At the University of Oregon, he completed his Bachelor of Science in biochemistry in 2000, and completed his Bachelor of Science in biology in 2006. He began but did not complete a graduate program at the University of California, Davis. During the early 2000s Khan received funding from right-wing millionaire Ron Unz and switched his focus to science.

==Blogging and writing==
Khan blogged at GNXP (short for Gene Expression), which was hosted by Discover magazine for a period in the 2010s. As of 2026, his current blog, Unsupervised Learning, is hosted on Substack. He has written for The Guardian, National Review, Slate, Taki's Magazine, The Unz Review and other publications.

In March 2015, The New York Times announced that it had hired Khan on a short-term contract, and that he would write for them about once a month. The Times wrote he was "a science blogger and a doctoral candidate in genomics and genetics at the University of California, Davis. He writes about evolution, genetics, religion, politics and philosophy." In response, journalists documented Khan's contributions to the alt-right Taki's Magazine and VDARE, which included support for the belief that some races are biologically more intelligent than others. Following this, The New York Times removed him as a regular periodic contributor. The Times did not specifically mention the part of Khan's work they found uncomfortable, and he wrote two op-eds for the paper before they ended his contract.

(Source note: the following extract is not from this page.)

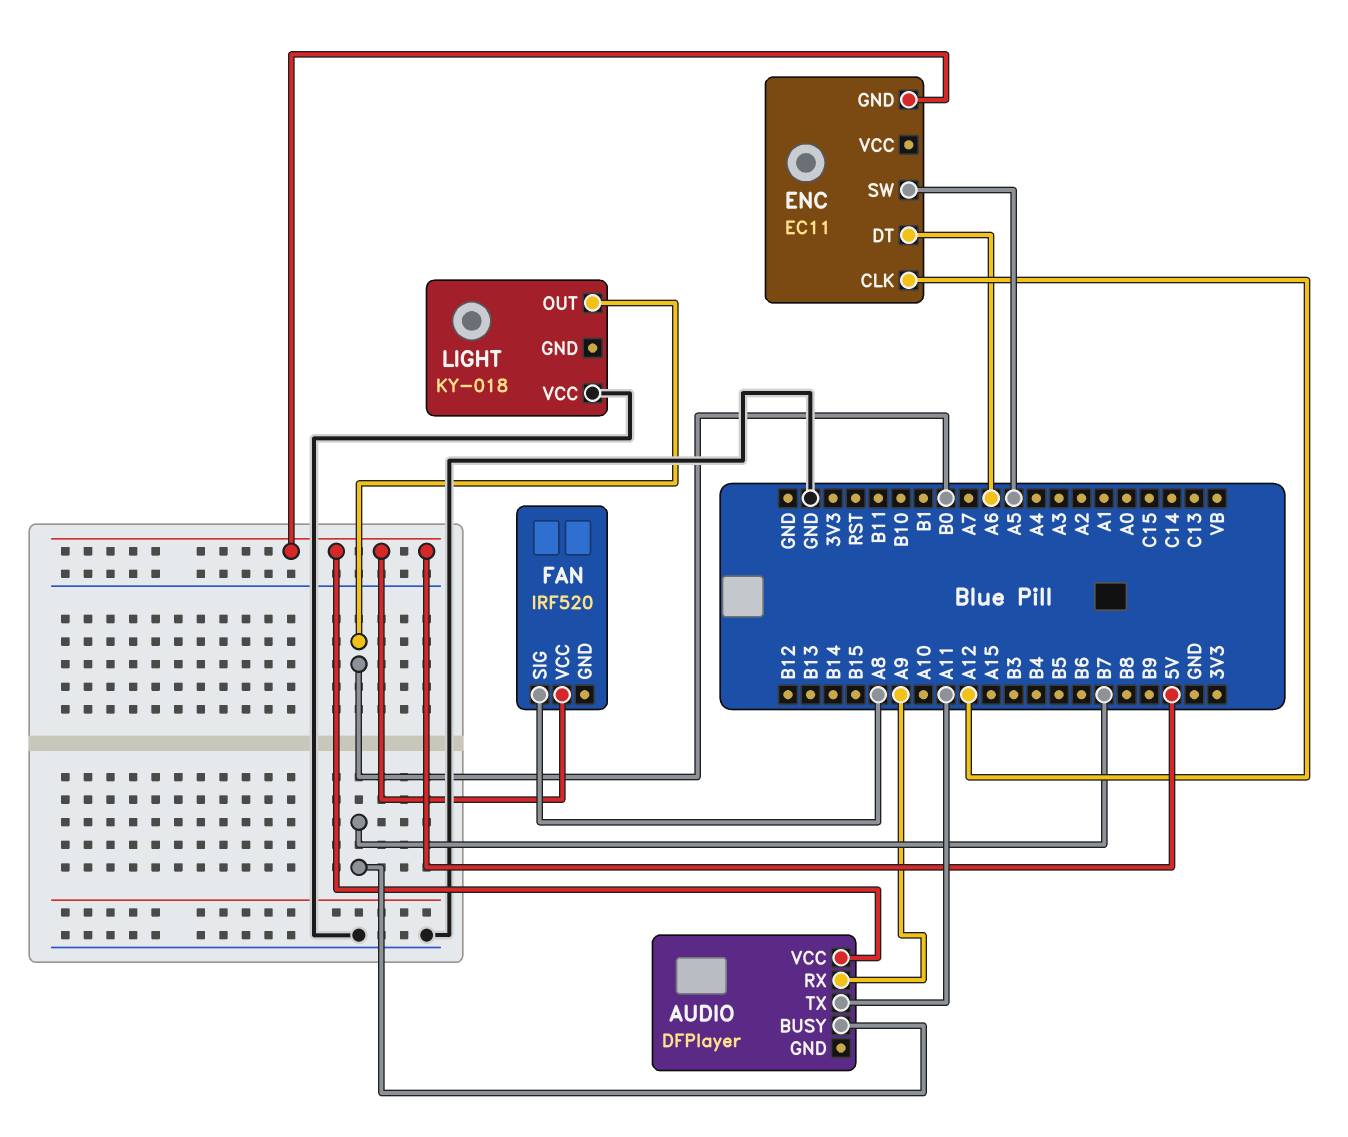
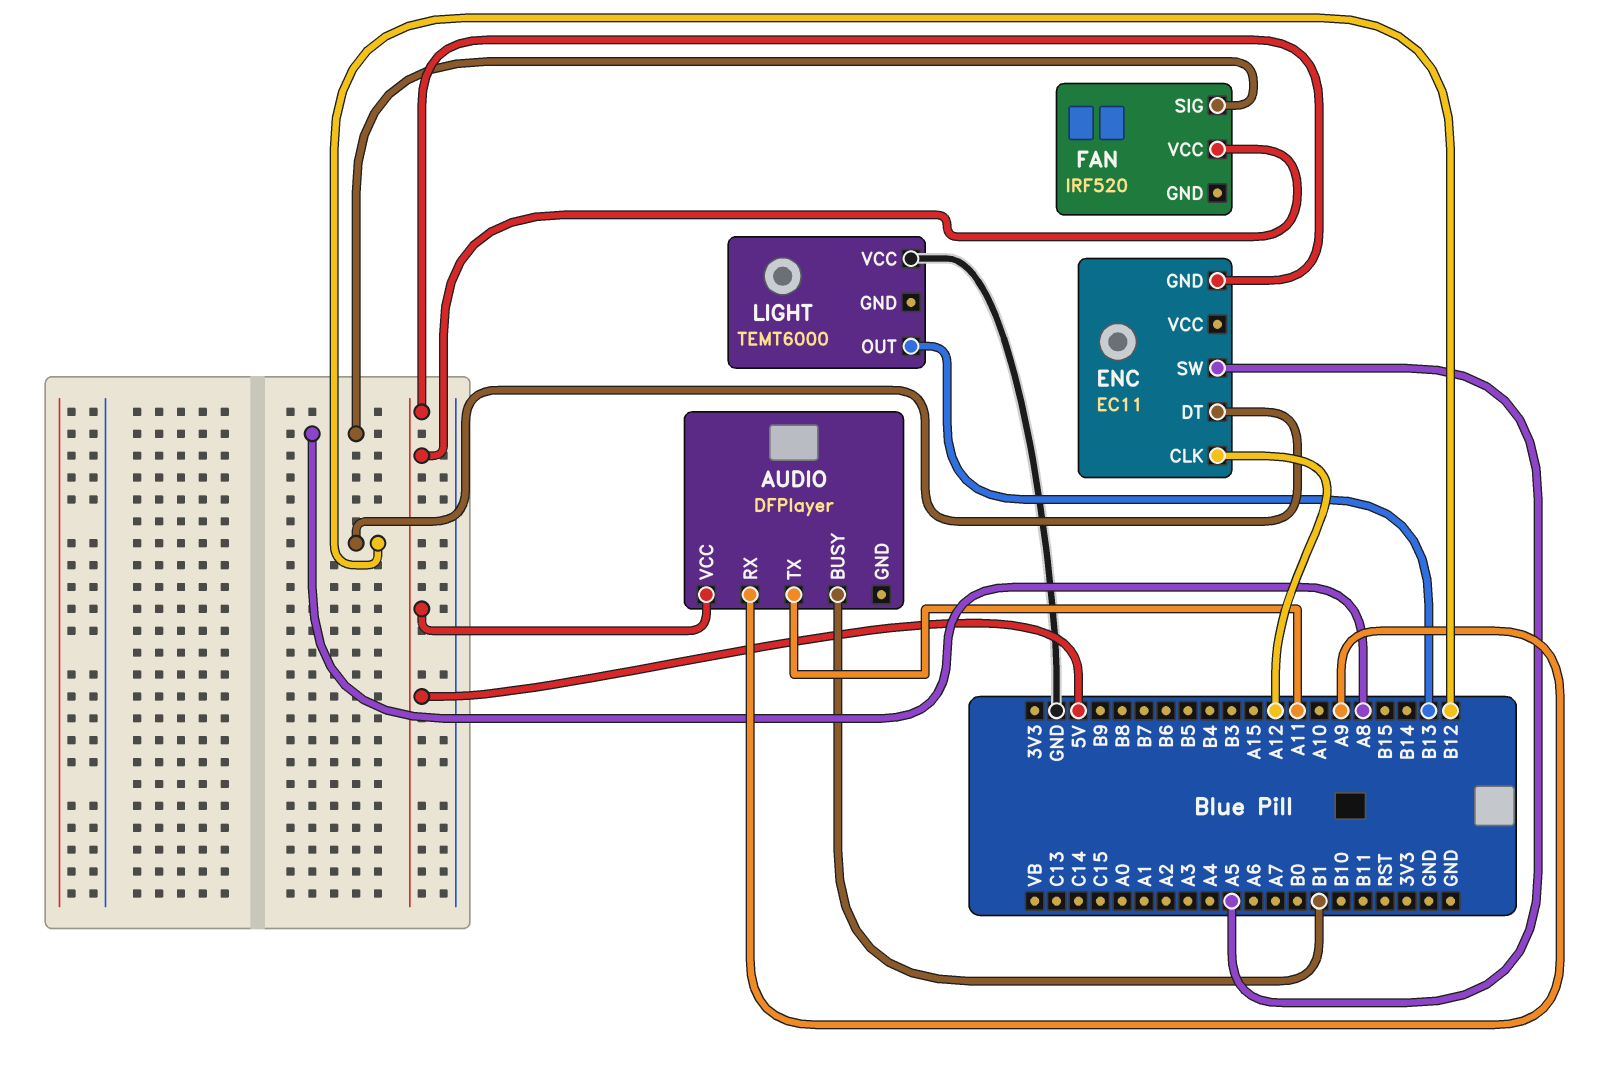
AUDIO pin BUSY: B7 -> B1
ENC pin DT: A6 -> B12
LIGHT: KY-018 -> TEMT6000
LIGHT pin OUT: B0 -> B13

In 2020 Khan summarized his political evolution: "I have gone from being a moderate libertarian in the early 2000s to more of a populist conservative in 2020, albeit of a moderate and cosmopolitan personal bent." In 2021, Khan expressed a sympathetic view of Hindutva, writing in UnHerd that the rise of Hindu nationalism and its domination of Indian politics would lead to a "native cultural ascendancy", describing Hindutva as a "deep-rooted indigenous [identity]" similar to Chinese or Japanese nationalism. He spoke at a hard-right natalist conference in Austin in 2024.

==Genome sequencing==
In 2014, Khan made news when he sequenced his son's genome in utero. Senior editor for biomedicine for MIT Technology Review, Antonio Regalado wrote his son may be the first healthy person to have his entire genome sequenced before being born. In an interview with Don Gonyea for NPR's Weekend Edition, Khan stated his child was the most important thing in his life, so it made sense to know everything about his genetics. He was able to obtain the genome sequence by requesting a chorionic villus sampling (CVS) test. After obtaining the raw genetic data, Khan used the free software Promethease to analyze the data. Khan believes society is in the "second age of eugenics," and full genome sequences of fetuses will become standard procedure for parents in the 21st century. Australian bioethicist Ainsley Newson wrote "Khan's decision to obtain the whole genome sequence of his partner's fetus while in utero shows us that genomics is no longer a fantasy."